Exercise
List, in full, each line of the entries below in which the string "MERN" appears.

Information shown
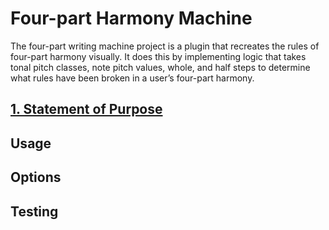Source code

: # Four-part Harmony Machine

The four-part writing machine project is a plugin that recreates the rules of four-part harmony visually.  It does this by implementing logic that takes tonal pitch classes, note pitch values, whole, and half steps to determine what rules have been broken in a user’s four-part harmony.

## [1. Statement of Purpose](#https://github.com/yeungs2019/CSU-Senior-Project/blob/master/docs/TestPlan.md#statement-of-purpose)

## Usage

## Options

## Testing

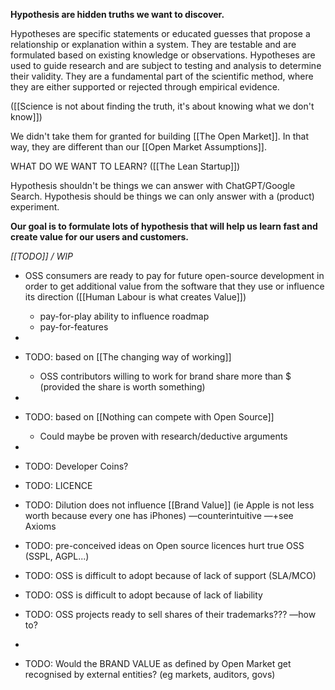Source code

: 
**Hypothesis are hidden truths we want to discover.**

Hypotheses are specific statements or educated guesses that propose a relationship or explanation within a system.
They are testable and are formulated based on existing knowledge or observations.
Hypotheses are used to guide research and are subject to testing and analysis to determine their validity.
They are a fundamental part of the scientific method, where they are either supported or rejected through empirical evidence.

([[Science is not about finding the truth, it's about knowing what we don't know]])

We didn't take them for granted for building [[The Open Market]].
In that way, they are different than our [[Open Market Assumptions]].

WHAT DO WE WANT TO LEARN? ([[The Lean Startup]])

Hypothesis shouldn't be things we can answer with ChatGPT/Google Search.
Hypothesis should be things we can only answer with a (product) experiment.

**Our goal is to formulate lots of hypothesis that will help us learn fast and create value for our users and customers.**

_[[TODO]] / WIP_

- OSS consumers are ready to pay for future open-source development in order to get additional value from the software that they use or influence its direction ([[Human Labour is what creates Value]])
	- pay-for-play ability to influence roadmap
	- pay-for-features
- 
- TODO: based on [[The changing way of working]]
	- OSS contributors willing to work for brand share more than $ (provided the share is worth something)
- 
- TODO: based on [[Nothing can compete with Open Source]]
	- Could maybe be proven with research/deductive arguments
- 
- TODO: Developer Coins?
- TODO: LICENCE
- TODO: Dilution does not influence [[Brand Value]] (ie Apple is not less worth because every one has iPhones) —counterintuitive —+see Axioms
- TODO: pre-conceived ideas on Open source licences hurt true OSS (SSPL, AGPL...)
- TODO: OSS is difficult to adopt because of lack of support (SLA/MCO)
- TODO: OSS is difficult to adopt because of lack of liability

- TODO: OSS projects ready to sell shares of their trademarks??? —how to?
- 

- TODO: Would the BRAND VALUE as defined by Open Market get recognised by external entities? (eg markets, auditors, govs)
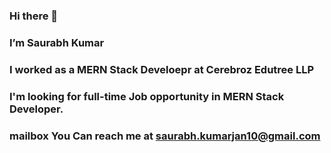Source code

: ### Hi there 👋
###  I’m Saurabh Kumar
###  I worked as a  MERN Stack Develoepr at Cerebroz Edutree LLP 
###  I'm looking for full-time Job opportunity in MERN Stack Developer.
###  mailbox You Can reach me at saurabh.kumarjan10@gmail.com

Expected answer
###  I worked as a  MERN Stack Develoepr at Cerebroz Edutree LLP 
###  I'm looking for full-time Job opportunity in MERN Stack Developer.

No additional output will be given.